Now that Spring is here, we can enjoy longer days, more sunshine, flowers, fresh air, birds chirping and all things beautiful that will stimulate our senses. This will be the perfect time to head outdoors and soak up vitamin D (sunlight) which is necessary for brain health, bones, and muscles. Natural sunlight and fresh air can also provide mental and emotional benefits. Getting outside provides opportunities for seniors to socialize with new people and participate in many outdoor activities which boost their overall health.
When choosing an activity to do with your loved one, focus on hobbies and interests that they used to enjoy when they were younger. Ask them what is something they have always wanted to try or something that they miss doing? Here are a few suggestions they might find fun and rewarding:
Gardening has been linked to reducing high blood pressure and alleviating stress. Additionally, being out in the sunlight while creating a beautiful space to relax will bring peace and a reduction in anxiety which can also reduce symptoms of depression. Gardening is considered moderate physical activity and you can burn approximately 200 calories per hour which will help reduce risk of heart disease. In addition to being a great form of physical exercise, gardening can increase mobility and strength. Studies have also found that garden can reduce the risk of dementia by engaging in functions such as dexterity, problem-solving, endurance, and sensory awareness.
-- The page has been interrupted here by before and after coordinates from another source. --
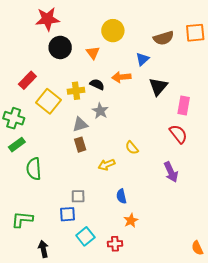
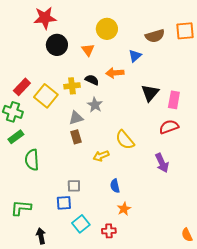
red rectangle: (27, 80) -> (22, 87), moved
black triangle: (158, 87) -> (150, 93), moved
red semicircle: (178, 134) -> (169, 127), turned -72
yellow semicircle: (132, 148) -> (125, 140), size x1.5

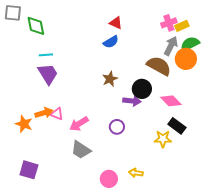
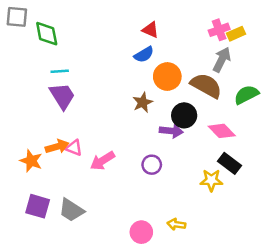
green semicircle: (190, 44) -> (246, 95), moved
orange circle: (186, 59) -> (167, 77), moved
gray trapezoid: (81, 150) -> (71, 210), moved
purple square: (29, 170) -> (38, 206), moved

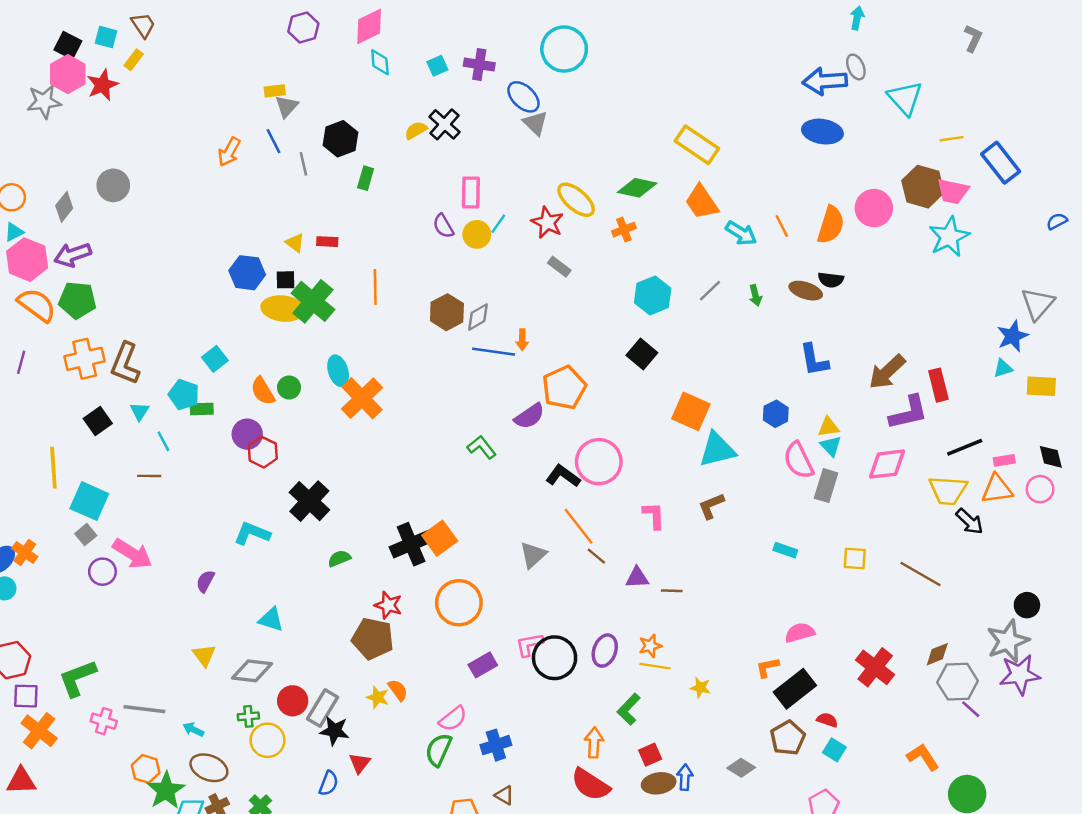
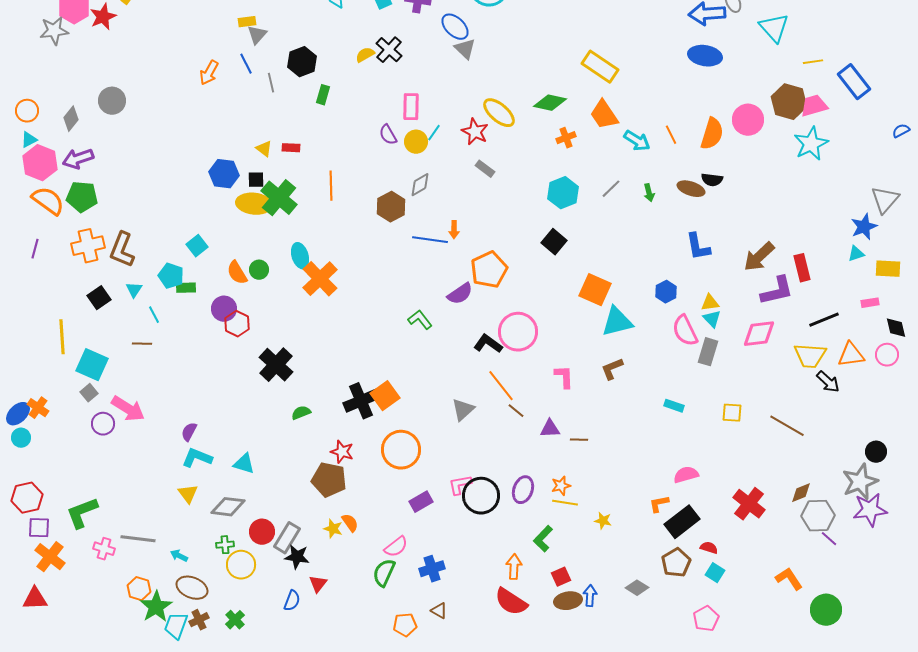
pink trapezoid: (953, 191) -> (814, 106), turned 152
orange cross: (624, 230) -> (566, 138), moved
gray diamond: (478, 317) -> (420, 185), moved
pink rectangle: (1004, 460) -> (870, 303), moved
cyan L-shape: (252, 533) -> (197, 458), moved

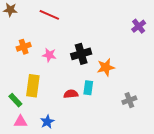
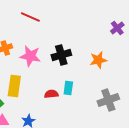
pink star: (49, 55) -> (30, 56), size x1.5
orange star: (106, 67) -> (98, 60), moved
gray cross: (129, 100) -> (108, 100), size x1.5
Fishing is a meditative activity that forces you to relax and slow down by being in nature and enjoying your surroundings. Fishing is a great excuse to get outside and be alone or get together with friends. By going fishing your heart and lungs are all getting a good workout. Even if someone has mobility issues or uses a wheelchair you can still cast a rod from a dock, pier, or other easily accessible location. Fishing on a nice day can help increase Vitamin D in your body which helps regulate the amount of calcium which keeps your bones and teeth healthy. It also boosts your immune system and fights depression.
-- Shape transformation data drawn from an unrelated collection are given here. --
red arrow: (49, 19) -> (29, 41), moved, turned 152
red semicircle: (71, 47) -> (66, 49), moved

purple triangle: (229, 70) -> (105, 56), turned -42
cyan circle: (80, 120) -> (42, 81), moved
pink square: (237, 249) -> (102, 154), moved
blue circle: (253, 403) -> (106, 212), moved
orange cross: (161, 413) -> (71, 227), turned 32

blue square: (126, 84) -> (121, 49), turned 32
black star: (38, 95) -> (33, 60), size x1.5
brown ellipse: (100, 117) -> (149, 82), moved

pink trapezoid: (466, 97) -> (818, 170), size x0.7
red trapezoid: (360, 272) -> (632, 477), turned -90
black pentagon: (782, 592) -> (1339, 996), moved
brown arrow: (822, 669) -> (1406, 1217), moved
Swimming is a great way for seniors to incorporate some physical activity into their routine that seems more like relaxing than a workout. It is especially great for seniors as it is considered a low-impact, non-weight-bearing exercise. There is no pressure on the knees, back, hips or other joints. In fact, the water supports your body which relieves regular strain on your joints. If your loved one is not into swimming just floating will provide relaxation and stress relief.
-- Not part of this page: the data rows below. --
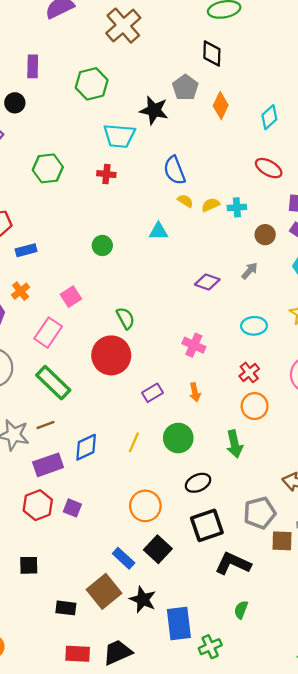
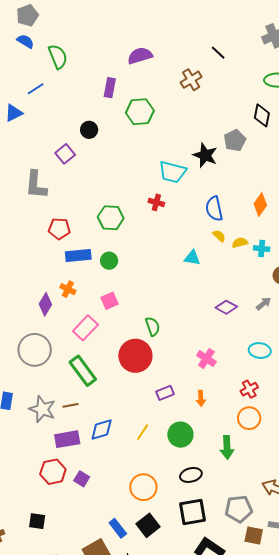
brown cross: (123, 26) -> (191, 80), size x0.7
purple rectangle: (33, 66) -> (110, 88), moved
green hexagon: (92, 84) -> (140, 112), moved
orange diamond: (221, 106) -> (260, 204), moved
green hexagon: (48, 168) -> (111, 218), moved
green circle: (102, 245) -> (109, 261), moved
blue rectangle: (26, 250) -> (78, 255), size x1.4
orange cross: (21, 291) -> (68, 289), turned -35

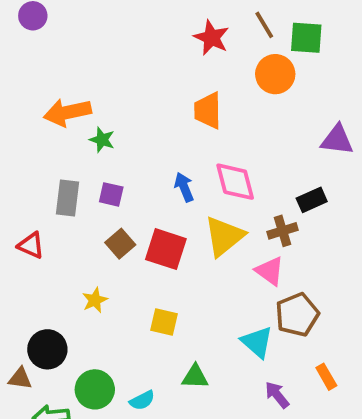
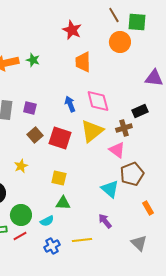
red star: (211, 38) -> (72, 30), moved
green star: (102, 140) -> (33, 60), moved
green triangle: (195, 377) -> (63, 203), moved
purple arrow: (277, 395) -> (105, 221), moved

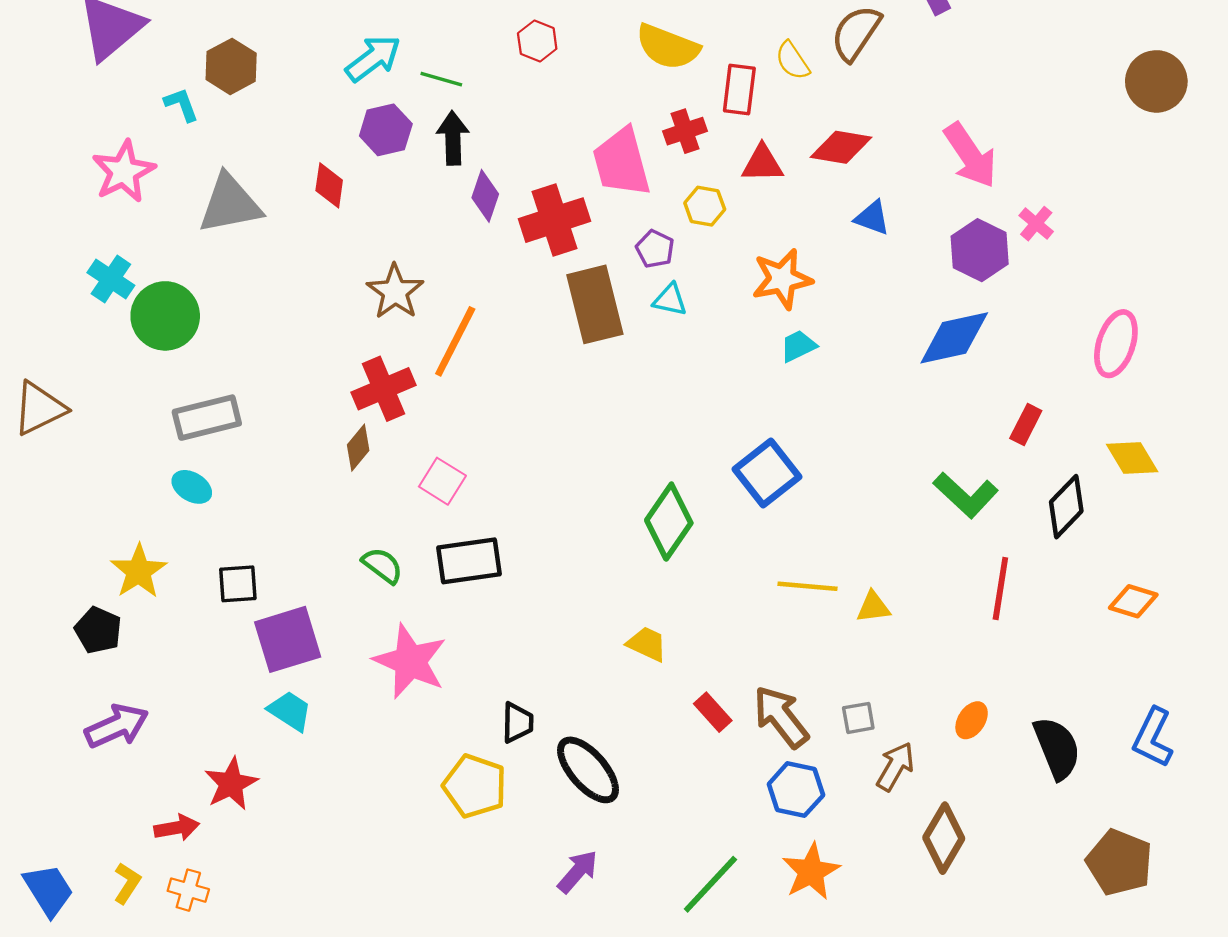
Picnic outdoors is another flexible activity that you can plan at a park, in your own backyard, or on the surrounding grounds of a care facility. Picnics can help alleviate boredom and isolation. At the park, seniors can watch children play at the playground, observe animals running around with their owners or just simply people-watching. Bird watching at a park is also known to stimulate the mind as well as the body.
Attend community events during spring and summer as those months offer opportunities for seniors to get out and be part of the crowd. Healthy relationships are necessary at every age, but the importance of socialization for seniors cannot be overemphasized. Consistent social interactions help keep people mentally, physically, and emotionally fit. Many communities offer outdoor musical performances, art shows, car shows, flea markets and more. Look for the events section of the local newspaper to find happenings that fit your loved one’s interests and abilities.
Photography is known to improve memory power which is a healthy benefit for your mind and your body. Mindfulness, or being in the moment, is an effective way to fight stress. Photography is known as a form of art and many forms of art promote mindfulness. Another reason photography is particularly beneficial to seniors is it keeps the brain sharp. Being that photography is a high-cognitive activity it enhances memory in older adults which keeps the brain stimulated. With cell phones having great camera capabilities these days there is not a need for a special camera as you already have a camera with you. Studies have shown that even just looking through old photographs in can spark memories in seniors that have dementia.
Attending a sporting event- Attending a grandchild’s baseball or soccer game or a professional baseball game can be an action-packed way for your loved one to connect with outdoors and family.